(Collected data)

===

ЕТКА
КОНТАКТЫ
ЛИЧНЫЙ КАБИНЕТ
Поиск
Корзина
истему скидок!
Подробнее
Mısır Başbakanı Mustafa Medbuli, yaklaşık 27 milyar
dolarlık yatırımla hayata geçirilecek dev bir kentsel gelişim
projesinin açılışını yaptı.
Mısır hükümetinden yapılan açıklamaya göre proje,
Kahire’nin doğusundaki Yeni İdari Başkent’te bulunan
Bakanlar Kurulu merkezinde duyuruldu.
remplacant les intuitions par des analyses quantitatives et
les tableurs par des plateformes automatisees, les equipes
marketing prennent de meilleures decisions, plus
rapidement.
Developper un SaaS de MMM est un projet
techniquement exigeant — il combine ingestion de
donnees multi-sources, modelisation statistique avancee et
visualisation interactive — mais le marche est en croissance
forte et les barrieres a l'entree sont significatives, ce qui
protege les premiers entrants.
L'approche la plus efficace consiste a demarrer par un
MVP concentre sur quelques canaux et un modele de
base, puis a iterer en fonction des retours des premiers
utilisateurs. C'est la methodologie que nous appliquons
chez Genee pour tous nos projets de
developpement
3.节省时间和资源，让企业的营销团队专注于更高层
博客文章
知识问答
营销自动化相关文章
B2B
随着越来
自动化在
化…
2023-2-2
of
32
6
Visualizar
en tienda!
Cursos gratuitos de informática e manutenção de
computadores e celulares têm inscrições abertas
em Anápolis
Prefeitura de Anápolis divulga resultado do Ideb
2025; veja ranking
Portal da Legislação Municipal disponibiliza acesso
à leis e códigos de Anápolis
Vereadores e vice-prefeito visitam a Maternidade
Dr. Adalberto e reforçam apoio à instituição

===

__ACTIVITY__: Transcribe every line of text in the data, keeping the original wording, spelling, and order of each line.

__ANSWER SPACE__:
ЕТКА
КОНТАКТЫ
ЛИЧНЫЙ КАБИНЕТ
Поиск
Корзина
истему скидок!
Подробнее
Mısır Başbakanı Mustafa Medbuli, yaklaşık 27 milyar
dolarlık yatırımla hayata geçirilecek dev bir kentsel gelişim
projesinin açılışını yaptı.
Mısır hükümetinden yapılan açıklamaya göre proje,
Kahire’nin doğusundaki Yeni İdari Başkent’te bulunan
Bakanlar Kurulu merkezinde duyuruldu.
remplacant les intuitions par des analyses quantitatives et
les tableurs par des plateformes automatisees, les equipes
marketing prennent de meilleures decisions, plus
rapidement.
Developper un SaaS de MMM est un projet
techniquement exigeant — il combine ingestion de
donnees multi-sources, modelisation statistique avancee et
visualisation interactive — mais le marche est en croissance
forte et les barrieres a l'entree sont significatives, ce qui
protege les premiers entrants.
L'approche la plus efficace consiste a demarrer par un
MVP concentre sur quelques canaux et un modele de
base, puis a iterer en fonction des retours des premiers
utilisateurs. C'est la methodologie que nous appliquons
chez Genee pour tous nos projets de
developpement
3.节省时间和资源，让企业的营销团队专注于更高层
博客文章
知识问答
营销自动化相关文章
B2B
随着越来
自动化在
化…
2023-2-2
of
32
6
Visualizar
en tienda!
Cursos gratuitos de informática e manutenção de
computadores e celulares têm inscrições abertas
em Anápolis
Prefeitura de Anápolis divulga resultado do Ideb
2025; veja ranking
Portal da Legislação Municipal disponibiliza acesso
à leis e códigos de Anápolis
Vereadores e vice-prefeito visitam a Maternidade
Dr. Adalberto e reforçam apoio à instituição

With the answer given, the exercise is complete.